Your objective:
Copy out each line of the listing below that contains the word "Table".

Information shown:

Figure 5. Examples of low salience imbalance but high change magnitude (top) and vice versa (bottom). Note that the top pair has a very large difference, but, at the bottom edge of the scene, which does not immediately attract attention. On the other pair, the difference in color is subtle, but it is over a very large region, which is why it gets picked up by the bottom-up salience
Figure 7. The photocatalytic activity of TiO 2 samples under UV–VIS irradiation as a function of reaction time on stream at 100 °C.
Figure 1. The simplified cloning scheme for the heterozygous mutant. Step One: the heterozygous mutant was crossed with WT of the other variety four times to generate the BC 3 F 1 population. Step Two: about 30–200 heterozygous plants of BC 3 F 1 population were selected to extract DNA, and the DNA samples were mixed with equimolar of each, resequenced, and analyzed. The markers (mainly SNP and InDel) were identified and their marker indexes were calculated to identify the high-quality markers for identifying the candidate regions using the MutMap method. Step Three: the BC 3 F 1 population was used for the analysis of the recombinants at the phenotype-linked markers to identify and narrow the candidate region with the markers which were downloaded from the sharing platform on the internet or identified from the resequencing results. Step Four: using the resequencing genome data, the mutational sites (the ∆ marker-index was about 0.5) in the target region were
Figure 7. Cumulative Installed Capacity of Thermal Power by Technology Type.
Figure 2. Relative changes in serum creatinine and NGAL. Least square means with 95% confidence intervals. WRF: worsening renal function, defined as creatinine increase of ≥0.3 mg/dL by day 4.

---

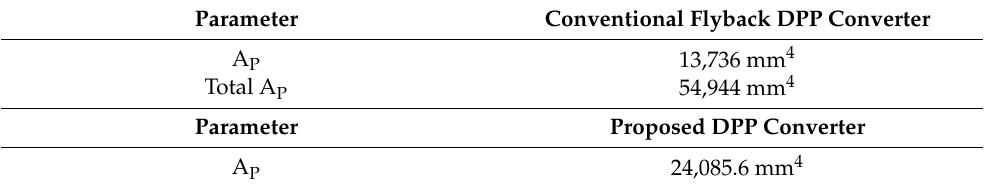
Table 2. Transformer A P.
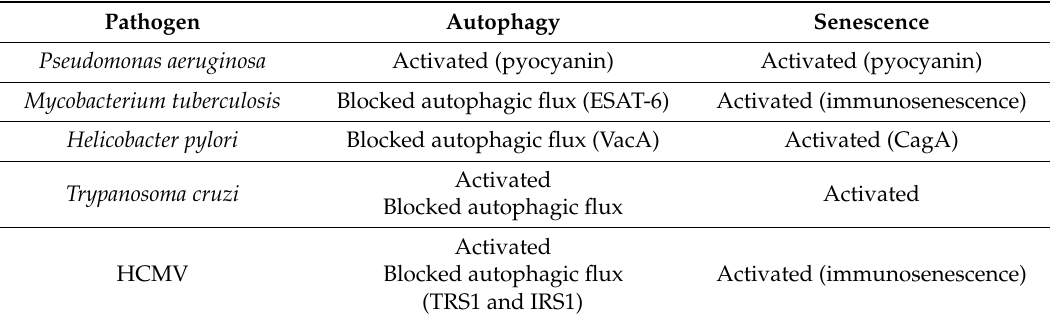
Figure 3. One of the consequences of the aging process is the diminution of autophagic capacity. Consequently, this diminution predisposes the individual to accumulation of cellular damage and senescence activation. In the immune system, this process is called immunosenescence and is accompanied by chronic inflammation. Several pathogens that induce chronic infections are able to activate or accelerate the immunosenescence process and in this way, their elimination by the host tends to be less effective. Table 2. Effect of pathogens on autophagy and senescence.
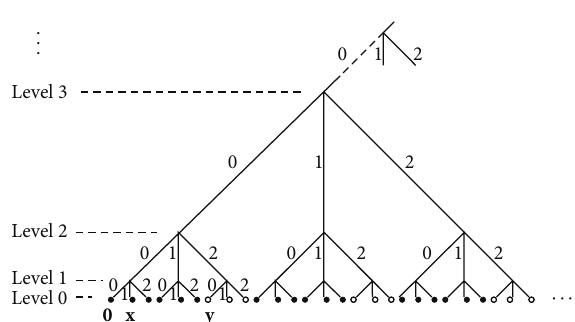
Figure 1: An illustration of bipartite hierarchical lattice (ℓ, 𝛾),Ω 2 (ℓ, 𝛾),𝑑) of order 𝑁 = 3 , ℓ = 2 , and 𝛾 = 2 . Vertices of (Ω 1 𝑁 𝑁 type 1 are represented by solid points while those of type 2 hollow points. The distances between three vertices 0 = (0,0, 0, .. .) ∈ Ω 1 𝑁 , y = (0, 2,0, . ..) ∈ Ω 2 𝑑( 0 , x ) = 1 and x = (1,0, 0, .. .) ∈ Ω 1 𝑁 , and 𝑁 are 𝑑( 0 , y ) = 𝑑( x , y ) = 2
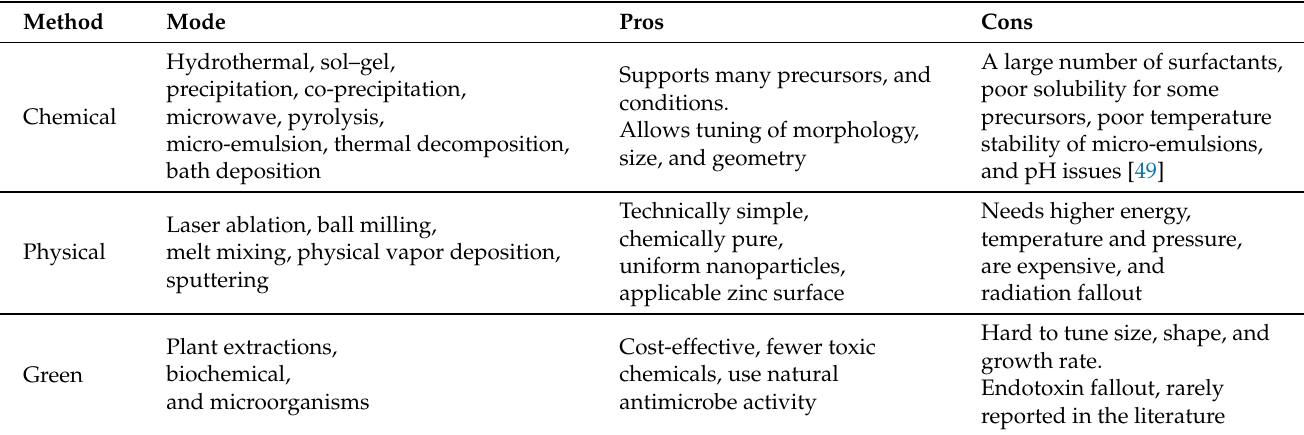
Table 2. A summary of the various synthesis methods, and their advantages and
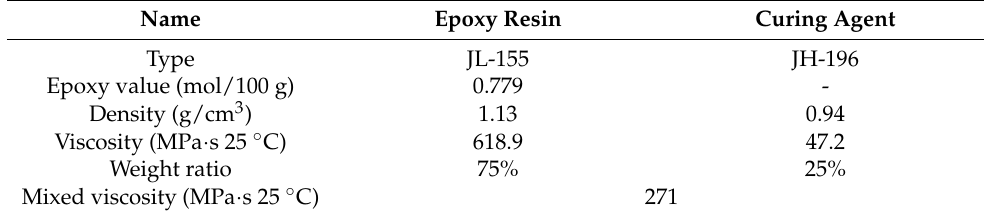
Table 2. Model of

Solution:
Table 2. Transformer A P.
Figure 3. One of the consequences of the aging process is the diminution of autophagic capacity. Consequently, this diminution predisposes the individual to accumulation of cellular damage and senescence activation. In the immune system, this process is called immunosenescence and is accompanied by chronic inflammation. Several pathogens that induce chronic infections are able to activate or accelerate the immunosenescence process and in this way, their elimination by the host tends to be less effective. Table 2. Effect of pathogens on autophagy and senescence.
Table 2. A summary of the various synthesis methods, and their advantages and
Table 2. Model of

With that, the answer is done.